“Wall, wall! I never seen two bodies with one head till now. Why, it’s Master Dave! and his female bride!”

The farmer’s wife cackled at the wit of her spouse, and Patty giggled with well-bred reserve. She treated the old rustics with the manner she held toward the blacks who had been her father’s slaves when she was younger. But though the Albesons were quick to remind any presumptuous prigs that they were as good as royalty in the great and only republic, they found Patty’s tyranny as pretty as a baby’s.

They led the way into the house. David’s black man Cuff took the horses to the stable, and Patty’s brown woman Teen carried the luggage up the steps and up the stairs to the long, lone room under the eaves, that grazed the four high tops of bedposts carved as if the mahogany had been twisted or braided.

The first duty was to wash off the dust of the travel. When Patty lifted the scuttle hat from the clutter of her curls before the mirror, she screamed with dismay:

“I’m blacker than Teen!”

RoBards himself poured water into the bowl and boasted of its clarity.

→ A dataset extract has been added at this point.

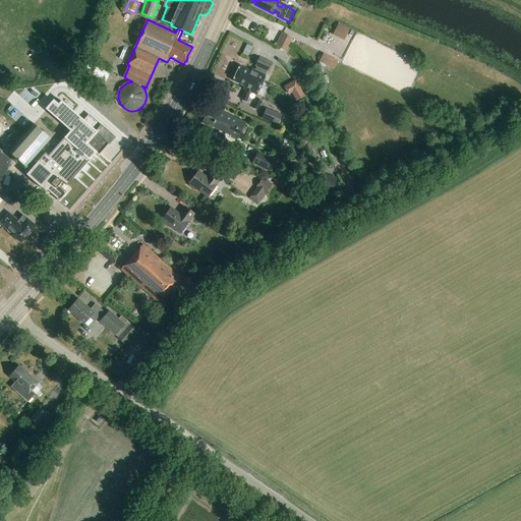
[(339,23),(333,35),(344,41),(350,29),(339,23)]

“Not much like the soup you get from your city cisterns, eh?”

“It’s cold, though,” she murmured.

She put him out of the room while she changed her dress to a simple, loose house-robe. She slipped out of the steel cuirass of her stays, and the soft sleeves drooped from her shoulders along her arms. There was a girl’s body bewitchingly hinted inside the twinkling wrinkles.

After the return to simple, clinging things of the brief French republic and the early Empire, the fashions had been departing more and more from any respect for God’s image beneath. When Patty came down the steps in something that was rather drapery than a group of balloons, RoBards was amazed to find how human she was after all, how Grecian, somehow; how much quainter, littler, dearer.